CHICAGO, IL- The new downtown smart grid pilot program announced late last week by the Building Owners and Managers Association of Chicago could net large building owners more than $200,000 per year, Executive Vice President Michael Cornicelli exclusively told GlobeSt.com. The experiment, which will begin this year with 40 of the association's more than 260 buildings, will not only help cut energy usage and costs, it will eventually allow owners to renegotiate the agreements they sometimes make to curtail energy use at strategic times.
“Some of our buildings are already involved in these [agreements], but right now they don't pay very much,” Cornicelli said. In these transactions, called aggregated demand responses, the need for more electricity on one part of the grid, perhaps from New York City on a hot August day, will prompt a request to a large building owner to cut their energy use so the utility can route the saved power to an area with higher demand. “Sometimes you're asked to move a megawatt of load on 20 minutes notice and there are few buildings that can do it.”
Cornicelli estimates that a typical large downtown office building of 1 million SF can only gross about $26,000 per year from these agreements, and the middlemen needed for the deals usually take 50% of that.

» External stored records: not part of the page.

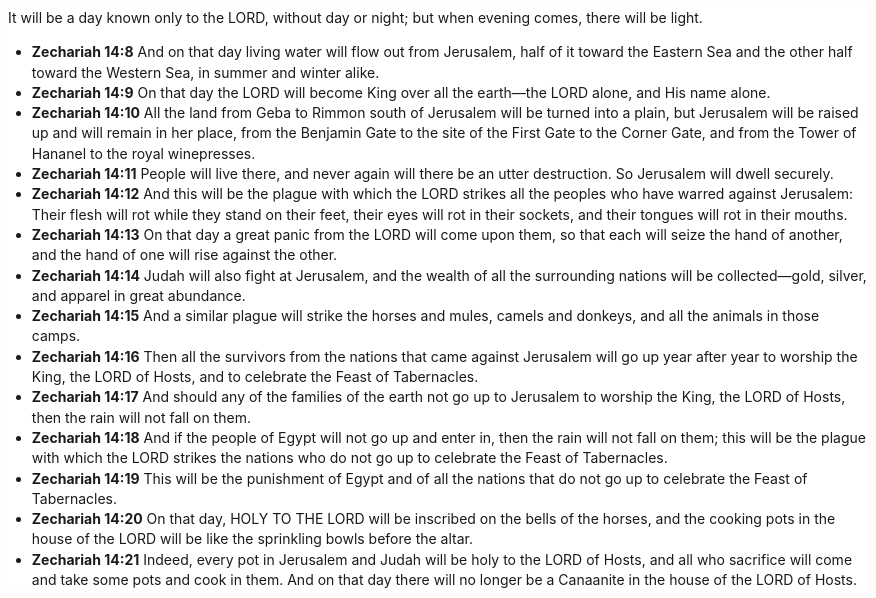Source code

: It will be a day known only to the LORD, without day or night; but when evening comes, there will be light.
- **Zechariah 14:8**
And on that day living water will flow out from Jerusalem, half of it toward the Eastern Sea and the other half toward the Western Sea, in summer and winter alike.
- **Zechariah 14:9**
On that day the LORD will become King over all the earth—the LORD alone, and His name alone.
- **Zechariah 14:10**
All the land from Geba to Rimmon south of Jerusalem will be turned into a plain, but Jerusalem will be raised up and will remain in her place, from the Benjamin Gate to the site of the First Gate to the Corner Gate, and from the Tower of Hananel to the royal winepresses.
- **Zechariah 14:11**
People will live there, and never again will there be an utter destruction. So Jerusalem will dwell securely.
- **Zechariah 14:12**
And this will be the plague with which the LORD strikes all the peoples who have warred against Jerusalem: Their flesh will rot while they stand on their feet, their eyes will rot in their sockets, and their tongues will rot in their mouths.
- **Zechariah 14:13**
On that day a great panic from the LORD will come upon them, so that each will seize the hand of another, and the hand of one will rise against the other.
- **Zechariah 14:14**
Judah will also fight at Jerusalem, and the wealth of all the surrounding nations will be collected—gold, silver, and apparel in great abundance.
- **Zechariah 14:15**
And a similar plague will strike the horses and mules, camels and donkeys, and all the animals in those camps.
- **Zechariah 14:16**
Then all the survivors from the nations that came against Jerusalem will go up year after year to worship the King, the LORD of Hosts, and to celebrate the Feast of Tabernacles.
- **Zechariah 14:17**
And should any of the families of the earth not go up to Jerusalem to worship the King, the LORD of Hosts, then the rain will not fall on them.
- **Zechariah 14:18**
And if the people of Egypt will not go up and enter in, then the rain will not fall on them; this will be the plague with which the LORD strikes the nations who do not go up to celebrate the Feast of Tabernacles.
- **Zechariah 14:19**
This will be the punishment of Egypt and of all the nations that do not go up to celebrate the Feast of Tabernacles.
- **Zechariah 14:20**
On that day, HOLY TO THE LORD will be inscribed on the bells of the horses, and the cooking pots in the house of the LORD will be like the sprinkling bowls before the altar.
- **Zechariah 14:21**
Indeed, every pot in Jerusalem and Judah will be holy to the LORD of Hosts, and all who sacrifice will come and take some pots and cook in them. And on that day there will no longer be a Canaanite in the house of the LORD of Hosts.
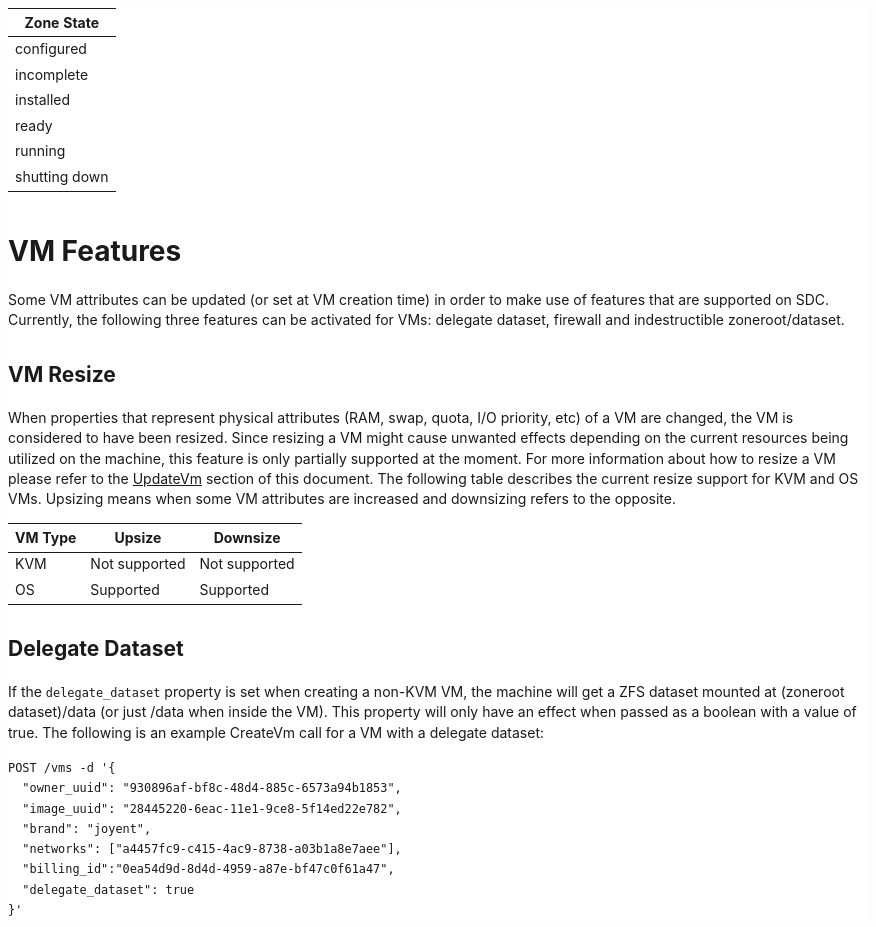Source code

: | Zone State    |
| ------------- |
| configured    |
| incomplete    |
| installed     |
| ready         |
| running       |
| shutting down |


# VM Features

Some VM attributes can be updated (or set at VM creation time) in order to make
use of features that are supported on SDC. Currently, the following three
features can be activated for VMs: delegate dataset, firewall and indestructible
zoneroot/dataset.

## VM Resize

When properties that represent physical attributes (RAM, swap, quota, I/O
priority, etc) of a VM are changed, the VM is considered to have been resized.
Since resizing a VM might cause unwanted effects depending on the current
resources being utilized on the machine, this feature is only partially
supported at the moment. For more information about how to resize a VM please
refer to the [UpdateVm](#UpdateVm) section of this document. The following table
describes the current resize support for KVM and OS VMs. Upsizing means when
some VM attributes are increased and downsizing refers to the opposite.

| VM Type | Upsize        | Downsize      |
| ------- | ------------- | ------------- |
| KVM     | Not supported | Not supported |
| OS      | Supported     | Supported     |

## Delegate Dataset

If the `delegate_dataset` property is set when creating a non-KVM VM, the
machine will get a ZFS dataset mounted at (zoneroot dataset)/data (or just /data
when inside the VM). This property will only have an effect when passed as a
boolean with a value of true. The following is an example CreateVm call for
a VM with a delegate dataset:

    POST /vms -d '{
      "owner_uuid": "930896af-bf8c-48d4-885c-6573a94b1853",
      "image_uuid": "28445220-6eac-11e1-9ce8-5f14ed22e782",
      "brand": "joyent",
      "networks": ["a4457fc9-c415-4ac9-8738-a03b1a8e7aee"],
      "billing_id":"0ea54d9d-8d4d-4959-a87e-bf47c0f61a47",
      "delegate_dataset": true
    }'
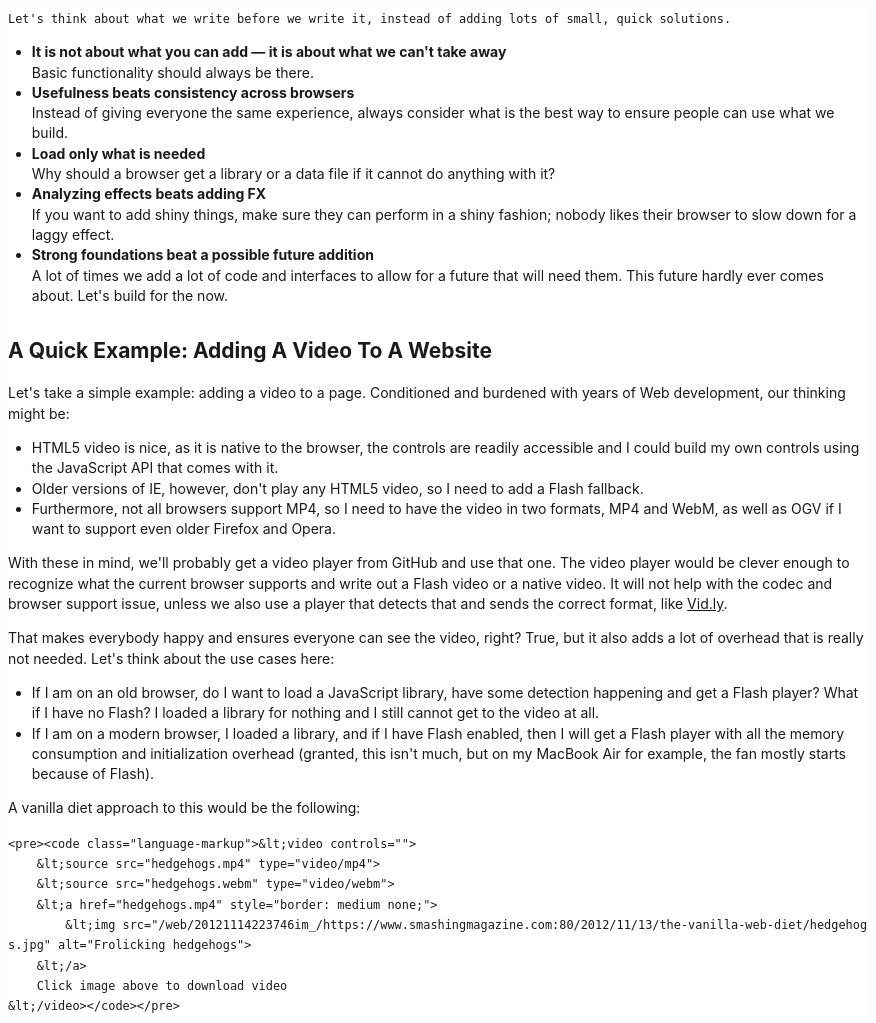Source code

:     Let's think about what we write before we write it, instead of adding lots of small, quick solutions.
*   **It is not about what you can add — it is about what we can't take away**  
    Basic functionality should always be there.
*   **Usefulness beats consistency across browsers**  
    Instead of giving everyone the same experience, always consider what is the best way to ensure people can use what we build.
*   **Load only what is needed**  
    Why should a browser get a library or a data file if it cannot do anything with it?
*   **Analyzing effects beats adding FX**  
    If you want to add shiny things, make sure they can perform in a shiny fashion; nobody likes their browser to slow down for a laggy effect.
*   **Strong foundations beat a possible future addition**  
    A lot of times we add a lot of code and interfaces to allow for a future that will need them. This future hardly ever comes about. Let's build for the now.

## A Quick Example: Adding A Video To A Website

Let's take a simple example: adding a video to a page. Conditioned and burdened with years of Web development, our thinking might be:

*   HTML5 video is nice, as it is native to the browser, the controls are readily accessible and I could build my own controls using the JavaScript API that comes with it.
*   Older versions of IE, however, don't play any HTML5 video, so I need to add a Flash fallback.
*   Furthermore, not all browsers support MP4, so I need to have the video in two formats, MP4 and WebM, as well as OGV if I want to support even older Firefox and Opera.

With these in mind, we'll probably get a video player from GitHub and use that one. The video player would be clever enough to recognize what the current browser supports and write out a Flash video or a native video. It will not help with the codec and browser support issue, unless we also use a player that detects that and sends the correct format, like [Vid.ly](https://m.vid.ly/user/).

That makes everybody happy and ensures everyone can see the video, right? True, but it also adds a lot of overhead that is really not needed. Let's think about the use cases here:

*   If I am on an old browser, do I want to load a JavaScript library, have some detection happening and get a Flash player? What if I have no Flash? I loaded a library for nothing and I still cannot get to the video at all.
*   If I am on a modern browser, I loaded a library, and if I have Flash enabled, then I will get a Flash player with all the memory consumption and initialization overhead (granted, this isn't much, but on my MacBook Air for example, the fan mostly starts because of Flash).

A vanilla diet approach to this would be the following:

	<pre><code class="language-markup">&lt;video controls="">
	    &lt;source src="hedgehogs.mp4" type="video/mp4">
	    &lt;source src="hedgehogs.webm" type="video/webm">
	    &lt;a href="hedgehogs.mp4" style="border: medium none;">
	        &lt;img src="/web/20121114223746im_/https://www.smashingmagazine.com:80/2012/11/13/the-vanilla-web-diet/hedgehogs.jpg" alt="Frolicking hedgehogs">
	    &lt;/a>
	    Click image above to download video
	&lt;/video></code></pre>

After the installation of advanced smart meters, however, along with Internet-based data collection tools provided by Georgia-based Automated Logic Corporation, owners will have real-time access to their buildings' energy use and the ability to coordinate responses with other buildings. On existing meters, it takes at least one day to get detailed information.
And when that request comes in to quickly help out a sweltering New York, “we can bid as a group,” Cornicelli said. “Independently, they couldn't [provide 1 megawatt] but in the aggregate they can. And the more they ask you to do and the less time they give you to respond, the more you get paid.”
“Nobody's talking about turning off the air conditioning on a hot August afternoon,” he added. Depending on the request, buildings may simply let their indoor temperatures rise one degree.
In addition, their new capabilities should allow owners to access more advanced and more lucrative aggregated demand response programs.
“The other aspect to this is we're going to bid out the programs,” and instead of losing 50% to the middlemen, BOMA hopes they can negotiate those shares down to 20%.
BOMA does not have any plans to involve tenants in the pilot program. Instead, large building owners will have roughly 10 smart meters installed to monitor detailed usage of their major systems like heating and air conditioning. This will allow owners to identify sectors that needlessly waste energy. Cornicelli estimates this infrastructure, and the needed software, will cost at least $11,000 for an office building with 1 million SF. However, he also estimates that, if the building spends $440,000 on energy per year, “we think we can reduce that to $390,000.”
If owners calculate all the changes brought about by smart meters, including the expenses, energy savings and revenues from new demand response programs, especially if the contracts with middlemen get renegotiated, a building with 1 million SF could net more than $200,000 extra per year.
ComEd, Chicago's electric utility, has concentrated on bringing smart technology to residences and small businesses. “But they're not doing very much, frankly, for large businesses,” he said, “so we're doing it ourselves.”